### Dataset extract
-----

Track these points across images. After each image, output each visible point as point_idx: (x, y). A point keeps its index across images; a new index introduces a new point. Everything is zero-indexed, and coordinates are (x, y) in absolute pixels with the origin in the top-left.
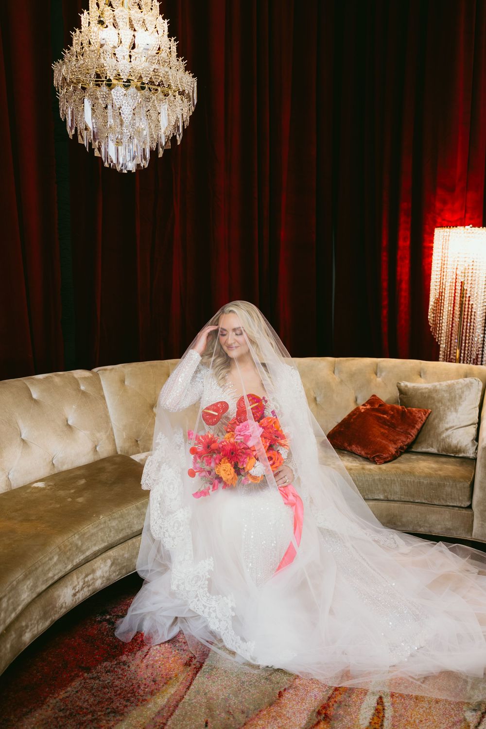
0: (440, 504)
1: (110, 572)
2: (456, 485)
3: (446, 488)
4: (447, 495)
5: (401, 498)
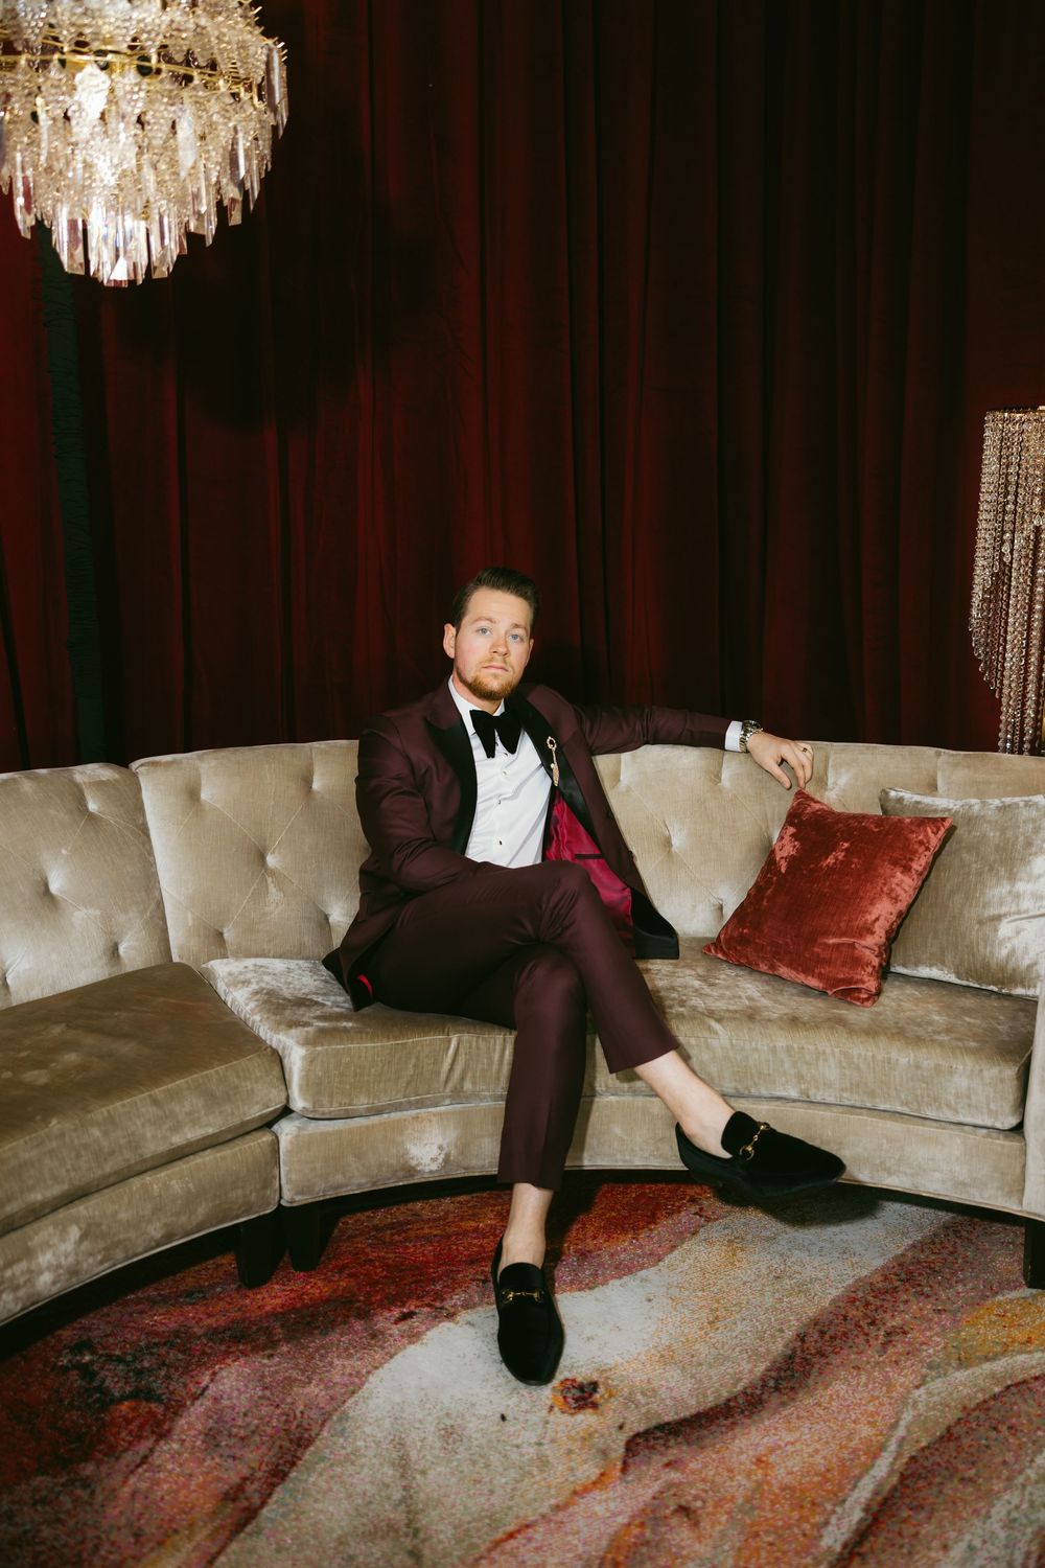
0: (942, 1117)
1: (77, 1254)
2: (981, 1071)
3: (956, 1078)
4: (957, 1096)
5: (841, 1097)
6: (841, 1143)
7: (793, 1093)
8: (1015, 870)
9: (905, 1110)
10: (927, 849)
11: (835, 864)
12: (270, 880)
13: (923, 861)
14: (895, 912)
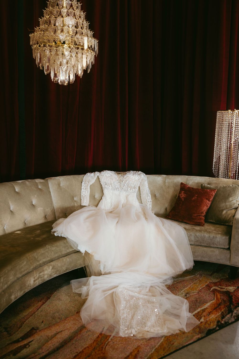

-----

### Problem to solve
Rewrite the rows above as a JSON list of strings, one string per line, skipping blank lines and leaving out the picture lines.

### Expected answer
[
  "Track these points across images. After each image, output each visible point as point_idx: (x, y). A point keeps its index across images; a new index introduces a new point. Everything is zero-indexed, and coordinates are (x, y) in absolute pixels with the origin in the top-left.",
  "0: (440, 504)",
  "1: (110, 572)",
  "2: (456, 485)",
  "3: (446, 488)",
  "4: (447, 495)",
  "5: (401, 498)",
  "0: (942, 1117)",
  "1: (77, 1254)",
  "2: (981, 1071)",
  "3: (956, 1078)",
  "4: (957, 1096)",
  "5: (841, 1097)",
  "6: (841, 1143)",
  "7: (793, 1093)",
  "8: (1015, 870)",
  "9: (905, 1110)",
  "10: (927, 849)",
  "11: (835, 864)",
  "12: (270, 880)",
  "13: (923, 861)",
  "14: (895, 912)"
]